**EXTRACT PROVIDED**.
+ + +
My wife and I walked the streets of Old Town Kraków today, one of my favorite locations in the world. There’s so much meaning and history in every brick and stone that I could walk its streets for the rest of my life and never be bored. The city is quite peaceful and quiet. At least, it makes its pedestrians peaceful — not its drivers. In a word, it is a humane city. You can tell it is made for people. It fits us well. No wonder people like my wife and I desire to be there again and again, unlike many city-Behemoths we have sought to flee.

Old Town is almost perfectly designed. Each street ends with an important institutional building in view: Wawel, churches, the market, town hall, the trade center, gates, the philharmonic, and the many mounds on the city outskirts—all very different than Chicago’s grid system with streets that could theoretically go on without end.

The city’s design also has a recognizable form. When looking at an upside-down map of the city the Old Town almost looks like the outline of a woman: Wawel as the head, the gates of Barbakan as the feet, the Rynek (Market) as the stomach, and the Jagiellonian University as the heart. I wonder if that is intentional or just my wild imagination! However, knowing a little about Renaissance city design, which modeled cities and building on the proportions of the human body (a microcosm of the beautiful cosmos), I would not be surprised to learn this about the city.

The skyline is not superhuman, compact with skyscrapers soaring into the clouds, leaving miniscule man on the ground like an ant. Viewing the city across the Vistula or from Krak’s Mound is nice, but one primarily wants to be in the city. It is not like being in the steel canyons of Chicago’s Loop where one probably just wants to escape. Kraków is built for us to dwell in.
+ + +
**PROVIDED MATERIAL**.
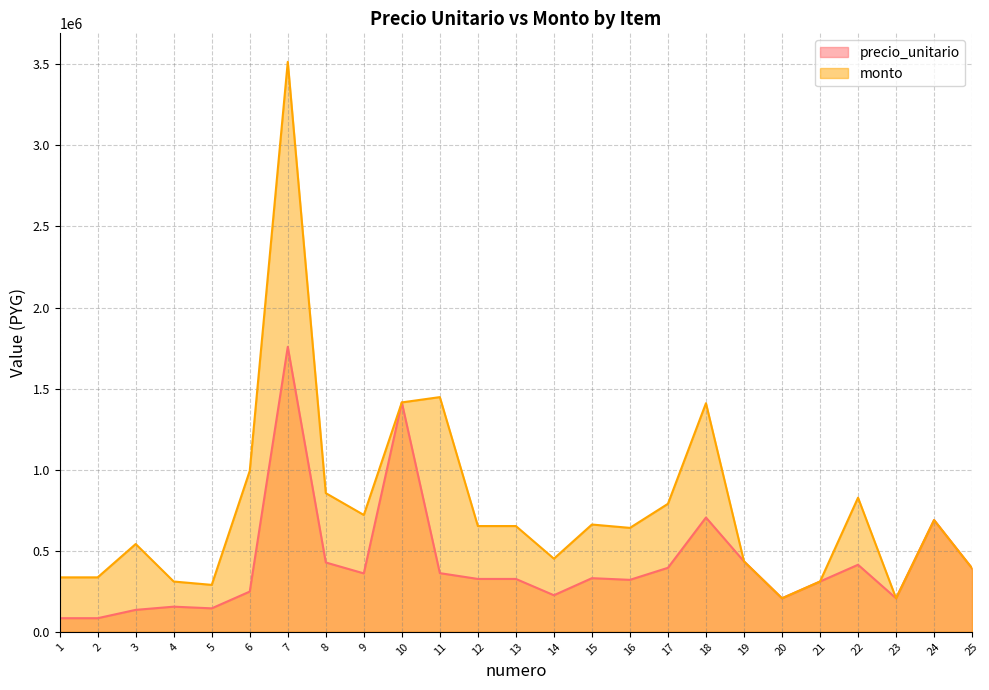

At which label is monto closest to 1861200?

11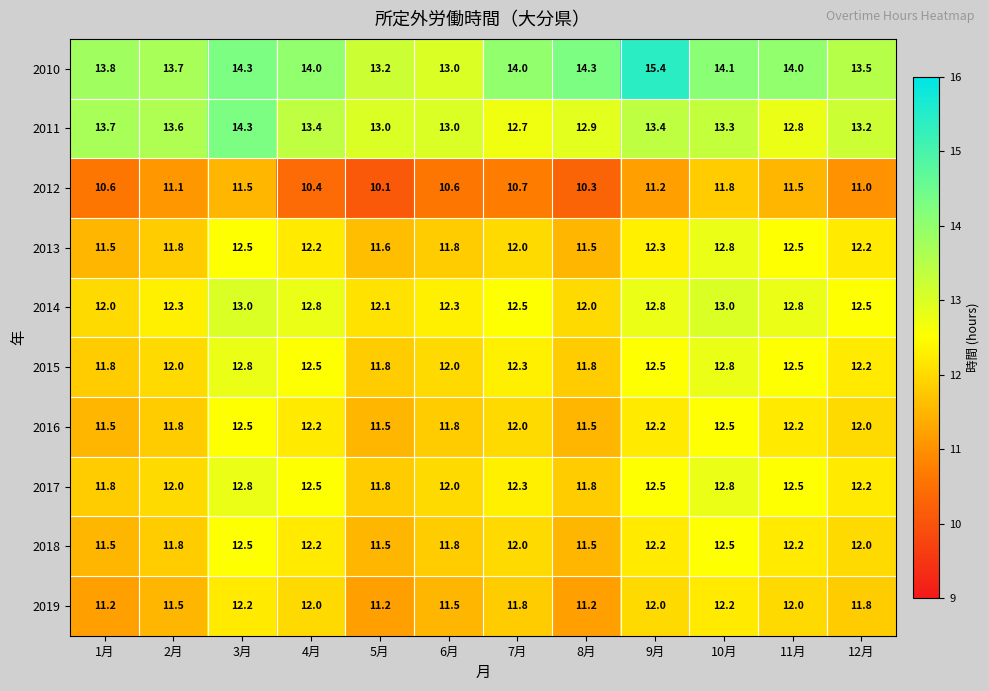

What is the average value of the 2012 series?

10.9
+ + +
**WHAT YOU HAVE TO DO**. Pick up the essay on Old Town Kraków right after its last sentence, "Kraków is built for us to dwell in," and keep writing it in the same voice.

**TASK ANSWER**.
The popular architecture of an era tells us about the esteem with which man is held at that time. Every city is an anthropological statement. The formal design of a building, including its ornamentation or lack thereof, its purpose, and that out of which it is made (formal, final, and material causes) reflect the predominate conception of man, or at least the idea held in the mind of the architect. Kraków (its buildings and design) communicates a dignified, noble idea of man, despite the horrors that took place there over the centuries but especially the last. It reflects Christian humanism.

Lastly, Kraków is a humane city chiefly because it is a liturgical city. That does not just mean that there are many churches within its walls but everything seems to be ordered and offered as a gift to the Lord. The city almost wants shine forth: the people, the buildings, the food, the sounds, the animals; all are beautiful to behold. It is almost like a garden. But it is a city, offering us a glimpse of that heavenly city we all anticipate will descend from heaven like a bride (Revelation 21:10).

Perhaps this is the ultimate reason my wife and I desire to walk the streets of Old Town Kraków.